◆ Given text
# Sharks in the surf



## BMP (Jun 29, 2014)

Good evening,

I’ve become an avid land based shark fisherman but have always done so further south. Can anyone tell me when I can expect the sharks to show up in the surf in VA? Also, any recommendations on where I should start my search?

Thanks!


----------



## afout07 (Jan 29, 2014)

It's not legal to target sharks from the surf in a lot of places in Virginia. I'm not sure about other areas, but I know it's illegal in Virginia Beach. People do catch them on accident all the time here. You just can't be obviously targeting sharks, if that makes sense.


----------



## Benji (Nov 19, 2014)

Assateague island


----------



## BMP (Jun 29, 2014)

afout07 said:


> It's not legal to target sharks from the surf in a lot of places in Virginia. I'm not sure about other areas, but I know it's illegal in Virginia Beach. People do catch them on accident all the time here. You just can't be obviously targeting sharks, if that makes sense.


Good to know. I found a lot of old info suggesting that but it seems like a lot of people still do it so I wasn’t sure.


----------



## BMP (Jun 29, 2014)

Benji said:


> Assateague island


Thanks, from what I’ve read that seems to be the go to place. What month do you think I could try on the early end as far as when the sharks show up?


----------



## Benji (Nov 19, 2014)

May/ june this was 4th July on a packed beach... kind of fun in a sick way


----------



## BMP (Jun 29, 2014)

Benji said:


> May/ june this was 4th July on a packed beach... kind of fun in a sick way


Awesome! I’m going a little stir crazy here lol I always fished SC bit really want to fish somewhere closer to home. Never been to assateague, is it typically pretty packed?


----------



## Benji (Nov 19, 2014)

They close the southern osv for plovers and turtles in may so the main beach gets PACKED!!! the north osv stays open all year. In va. Maryland side has gates that limit number of vehicles. When it's full it's one off one on, so get there early if you want to get on.


----------



## BMP (Jun 29, 2014)

Benji said:


> They close the southern osv for plovers and turtles in may so the main beach gets PACKED!!! the north osv stays open all year. In va. Maryland side has gates that limit number of vehicles. When it's full it's one off one on, so get there early if you want to get on.


Oh that’s good to know. So if I’m planning to drive out on the beach both may be questionable lol


----------



## Benji (Nov 19, 2014)

Just go early


----------



## in2win (Dec 18, 2003)

afout07 said:


> It's not legal to target sharks from the surf in a lot of places in Virginia. I'm not sure about other areas, but I know it's illegal in Virginia Beach. People do catch them on accident all the time here. You just can't be obviously targeting sharks, if that makes sense.


Doesn't everyone use a 15 lb. or so tuna head for cobia off Sandbridge beach ? 

CATCHEMUP,
Mike


----------



## BMP (Jun 29, 2014)

in2win said:


> Doesn't everyone use a 15 lb. or so tuna head for cobia off Sandbridge beach ?
> 
> CATCHEMUP,
> Mike


Haha thanks man. I’d settle for a dinner plate size stingray for cobia 🤷‍♂️


----------

◆ Excerpted records

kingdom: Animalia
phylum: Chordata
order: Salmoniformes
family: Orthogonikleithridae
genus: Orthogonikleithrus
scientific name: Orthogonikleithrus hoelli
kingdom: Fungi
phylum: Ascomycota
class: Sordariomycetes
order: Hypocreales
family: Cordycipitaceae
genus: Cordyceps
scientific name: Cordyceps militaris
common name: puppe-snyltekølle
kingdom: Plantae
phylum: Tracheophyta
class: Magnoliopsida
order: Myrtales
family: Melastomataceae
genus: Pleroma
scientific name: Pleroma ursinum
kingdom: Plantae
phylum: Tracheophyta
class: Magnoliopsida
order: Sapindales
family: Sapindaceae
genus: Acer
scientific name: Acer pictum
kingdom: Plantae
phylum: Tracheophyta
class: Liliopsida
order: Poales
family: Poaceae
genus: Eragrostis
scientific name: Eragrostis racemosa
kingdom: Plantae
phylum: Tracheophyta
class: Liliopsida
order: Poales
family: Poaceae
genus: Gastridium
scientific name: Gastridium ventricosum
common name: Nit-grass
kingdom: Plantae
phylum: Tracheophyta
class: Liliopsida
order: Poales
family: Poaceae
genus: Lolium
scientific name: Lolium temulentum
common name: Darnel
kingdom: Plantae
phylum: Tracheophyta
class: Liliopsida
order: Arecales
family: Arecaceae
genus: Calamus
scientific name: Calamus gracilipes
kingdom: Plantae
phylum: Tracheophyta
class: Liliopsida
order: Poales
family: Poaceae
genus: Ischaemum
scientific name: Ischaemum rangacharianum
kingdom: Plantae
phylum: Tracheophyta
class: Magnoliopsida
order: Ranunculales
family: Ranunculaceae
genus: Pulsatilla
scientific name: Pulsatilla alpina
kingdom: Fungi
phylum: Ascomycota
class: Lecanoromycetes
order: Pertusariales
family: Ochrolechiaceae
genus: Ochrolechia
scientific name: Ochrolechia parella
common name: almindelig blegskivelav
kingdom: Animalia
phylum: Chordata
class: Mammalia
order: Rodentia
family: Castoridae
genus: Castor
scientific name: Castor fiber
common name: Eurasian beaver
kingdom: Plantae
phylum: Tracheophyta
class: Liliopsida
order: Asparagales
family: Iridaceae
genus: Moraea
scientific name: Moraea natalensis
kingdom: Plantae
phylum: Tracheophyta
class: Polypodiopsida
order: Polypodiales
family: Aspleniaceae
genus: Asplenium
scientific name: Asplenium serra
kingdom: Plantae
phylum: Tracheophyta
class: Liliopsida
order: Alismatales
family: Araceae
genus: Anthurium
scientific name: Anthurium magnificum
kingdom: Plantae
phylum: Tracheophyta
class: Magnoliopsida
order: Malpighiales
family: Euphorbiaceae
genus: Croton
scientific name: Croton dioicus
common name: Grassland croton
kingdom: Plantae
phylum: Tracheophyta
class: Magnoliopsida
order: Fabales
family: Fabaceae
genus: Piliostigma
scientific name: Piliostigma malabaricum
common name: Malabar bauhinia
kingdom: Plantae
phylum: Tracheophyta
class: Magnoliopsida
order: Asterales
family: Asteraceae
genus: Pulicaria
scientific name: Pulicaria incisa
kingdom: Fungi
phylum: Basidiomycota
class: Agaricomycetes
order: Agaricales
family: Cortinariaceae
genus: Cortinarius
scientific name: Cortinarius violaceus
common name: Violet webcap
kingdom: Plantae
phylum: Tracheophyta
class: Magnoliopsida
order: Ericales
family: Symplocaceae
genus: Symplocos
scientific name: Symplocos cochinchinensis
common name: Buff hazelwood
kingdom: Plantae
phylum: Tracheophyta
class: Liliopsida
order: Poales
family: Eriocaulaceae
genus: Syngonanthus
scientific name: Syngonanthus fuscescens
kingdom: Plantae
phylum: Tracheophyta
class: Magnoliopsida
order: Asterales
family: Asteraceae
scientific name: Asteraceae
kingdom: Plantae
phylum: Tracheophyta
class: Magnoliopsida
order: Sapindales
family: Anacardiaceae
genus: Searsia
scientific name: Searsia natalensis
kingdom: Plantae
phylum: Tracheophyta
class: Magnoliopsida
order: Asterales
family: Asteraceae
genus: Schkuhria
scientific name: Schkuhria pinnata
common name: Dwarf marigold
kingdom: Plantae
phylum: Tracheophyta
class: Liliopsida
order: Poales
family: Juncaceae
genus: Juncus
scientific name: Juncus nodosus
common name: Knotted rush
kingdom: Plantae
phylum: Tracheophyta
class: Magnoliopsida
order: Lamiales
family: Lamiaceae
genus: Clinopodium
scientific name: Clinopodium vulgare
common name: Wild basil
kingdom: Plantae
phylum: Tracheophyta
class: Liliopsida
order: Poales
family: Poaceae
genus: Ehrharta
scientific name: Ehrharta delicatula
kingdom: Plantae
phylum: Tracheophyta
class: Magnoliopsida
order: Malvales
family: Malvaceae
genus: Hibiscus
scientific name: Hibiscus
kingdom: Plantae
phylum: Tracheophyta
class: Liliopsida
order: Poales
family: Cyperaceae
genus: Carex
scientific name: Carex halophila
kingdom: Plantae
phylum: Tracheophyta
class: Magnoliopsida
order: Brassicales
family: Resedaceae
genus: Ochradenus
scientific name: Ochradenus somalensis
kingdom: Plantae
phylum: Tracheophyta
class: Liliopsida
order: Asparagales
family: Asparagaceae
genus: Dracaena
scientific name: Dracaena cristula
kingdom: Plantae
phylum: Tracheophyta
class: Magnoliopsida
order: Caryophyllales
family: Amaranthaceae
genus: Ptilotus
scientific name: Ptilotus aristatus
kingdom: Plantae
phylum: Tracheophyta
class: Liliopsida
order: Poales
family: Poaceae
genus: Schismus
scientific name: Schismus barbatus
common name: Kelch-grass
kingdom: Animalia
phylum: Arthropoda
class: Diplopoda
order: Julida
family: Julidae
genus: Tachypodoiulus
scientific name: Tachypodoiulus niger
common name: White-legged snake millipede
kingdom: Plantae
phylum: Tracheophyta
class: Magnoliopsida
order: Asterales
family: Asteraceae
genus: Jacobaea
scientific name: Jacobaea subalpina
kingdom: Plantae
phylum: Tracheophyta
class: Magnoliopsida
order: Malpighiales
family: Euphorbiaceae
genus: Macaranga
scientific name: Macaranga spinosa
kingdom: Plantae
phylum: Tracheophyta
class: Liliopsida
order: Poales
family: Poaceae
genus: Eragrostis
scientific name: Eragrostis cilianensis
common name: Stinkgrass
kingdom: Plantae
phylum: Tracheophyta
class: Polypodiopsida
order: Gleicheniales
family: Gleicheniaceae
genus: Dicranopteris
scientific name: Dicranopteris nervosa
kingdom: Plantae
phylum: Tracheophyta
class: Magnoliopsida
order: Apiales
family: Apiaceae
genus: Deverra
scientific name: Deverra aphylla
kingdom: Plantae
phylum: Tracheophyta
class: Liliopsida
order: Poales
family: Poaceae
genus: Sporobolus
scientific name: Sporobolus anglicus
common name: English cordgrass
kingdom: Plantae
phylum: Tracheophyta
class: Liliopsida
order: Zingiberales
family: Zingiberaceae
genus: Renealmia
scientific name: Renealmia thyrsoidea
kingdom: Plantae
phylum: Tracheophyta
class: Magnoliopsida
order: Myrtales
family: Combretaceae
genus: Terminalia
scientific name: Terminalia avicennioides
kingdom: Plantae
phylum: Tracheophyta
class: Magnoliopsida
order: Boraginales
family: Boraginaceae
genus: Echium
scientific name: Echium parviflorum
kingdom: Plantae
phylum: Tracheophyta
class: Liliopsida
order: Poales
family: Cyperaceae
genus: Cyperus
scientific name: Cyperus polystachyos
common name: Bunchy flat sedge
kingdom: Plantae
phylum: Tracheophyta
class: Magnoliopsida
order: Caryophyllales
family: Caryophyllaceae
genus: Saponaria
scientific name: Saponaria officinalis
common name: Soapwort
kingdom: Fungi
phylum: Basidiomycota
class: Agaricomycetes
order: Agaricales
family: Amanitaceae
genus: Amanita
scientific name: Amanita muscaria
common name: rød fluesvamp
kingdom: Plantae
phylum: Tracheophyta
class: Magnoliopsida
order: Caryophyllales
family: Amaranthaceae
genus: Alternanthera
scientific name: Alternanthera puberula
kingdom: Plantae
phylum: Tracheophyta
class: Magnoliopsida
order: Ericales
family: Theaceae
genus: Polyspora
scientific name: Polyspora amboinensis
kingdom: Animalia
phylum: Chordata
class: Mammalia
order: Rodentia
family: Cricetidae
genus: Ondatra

◆ Actions to take
- A) In the surf shark thread, what is closed in May, and for which animals?
- B) Quote the surf shark thread starting at "I’ve become an" and ending at "start my search?".
The lines are separate material, unrelated to the thread.

◆ Solutions to the exercise
- A) The southern OSV is closed in May for plovers and turtles.

- B)
I’ve become an avid land based shark fisherman but have always done so further south. Can anyone tell me when I can expect the sharks to show up in the surf in VA? Also, any recommendations on where I should start my search?